И он улыбнулся загадочной улыбкой Джоконды. Я протянула ему руку и встала. Плевать на все. Главное, что сегодня он рядом. А то, что Верочка пытается испепелить меня взглядом, – с этим я буду разбираться потом. Сегодня я гуляю. Лизавета ругается с Сережей в предбаннике ресторана, мама их успокаивает, а Вовка, сын Лизы, уже сговорился с Веркиным Алешкой, и они вместе потихоньку таскают со стола бутерброды с икрой, на которую у обоих может быть аллергия. Жизнь прекрасна, пока человек, по которому я схожу с ума, обнимает меня и неуклюже переставляет ноги по полу под песню Барбры Стрейзанд «Женщина в любви».

– А я думала, ты танцуешь лучше, – рассмеялась я, когда Малдер снова наступил мне на ногу.

– Ты сбиваешь меня с ритма. Вот с твоей мамой у нас все получалось.

– Значит, это я виновата?

– Конечно! – возмутился Игорь и тут же улыбнулся. – Ты же знаешь, женщины виноваты всегда и во всем.

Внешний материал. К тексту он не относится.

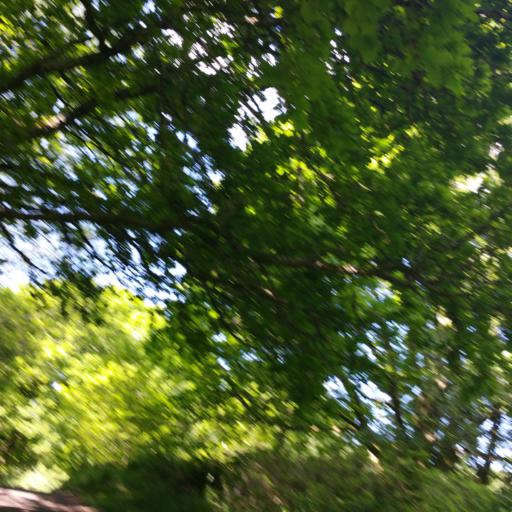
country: GB
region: Scotland
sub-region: East Dunbartonshire
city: Milngavie
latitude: 55.9497
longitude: -4.3223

Это аксиома.


Тут я уже вполне специально наступила на ногу ему. В честь праздничка. Сережа вернулся в зал красный и злой. Он огляделся, вычислил опытным взглядом нашего самого пьющего родственника – дядю Степана из Дмитрова, подошел к нему и предложил «пропустить по рюмашке». Я покачала головой и сказала Игорю, что если кому сегодня и придется бегать за пьяным Сережей, то чур это буду не я.

– Бегать полезно, – хмыкнул Игорь и поцеловал меня в нос. В этот момент дядя Степан, совершенно уже вжившийся в образ тамады, объявил в микрофон на весь банкетный зал, что момент, ради которого мы все тут сегодня собрались, наконец настал.

– О чем это он? – нахмурилась я. – Ведь Лизавета уже при муже, или я что-то пропустила?

– Подходим, подходим, – руководил стайкой родственников пьяненький дядя Степан.

– Не дай бог сейчас начнет в ручеек играть, – вдруг неожиданно осенило меня. В ручеек играть дядя Степа любил, но не в обычный, а в такой, где проскакивать надо между широко расставленных ног гостей, желательно женского полу. То, что он сейчас делал, выстраивая всех женщин в очередь, очень напоминало подготовку, и я потихоньку отошла к стенке, надеясь слиться с ней. Никаких больше ручейков, только не я.

– Фая, иди к нам! Пропустите ее! – закричала вдруг почему-то моя сестрица, и я невольно подалась вперед на ее голос. Раньше, чем до меня дошло, в чем дело – а страх попадания в ручеек мешал мне думать, – я подошла чуть ближе. Лизавета стояла растрепанная, с немного сбившейся вправо фатой, с большим букетом в руках. Только тут до меня дошло, что сейчас мы все будем прыгать и пытаться поймать Лизаветину эстафету официального брака – ее немного завядший букет.

– Ну, девушки, приготовьтесь! – закричал в микрофон дядя Степа. Интересно, что среди «девушек» каким-то боком оказалась и моя мама, и вполне замужняя тетя Оля, и даже бабушка Нина. Лизавета развернулась к нам спиной, чуть присела, как если бы хотела подпрыгнуть повыше, а затем, используя всю силу своего пресса, швырнула букет. Он полетел над толпой, тяжелый, шипованный – траектория вполне понятная, криволинейная, непоследовательная, с резко взятой верхней точкой и хорошей скоростью, но с неминуемо резкой потерей высоты. «Девушки» ахнули, а Верочка аж подпрыгнула, пытаясь подцепить пролетающий мимо букет, но он пронесся над ней, как фанера над Парижем. Букет летел прямо в меня.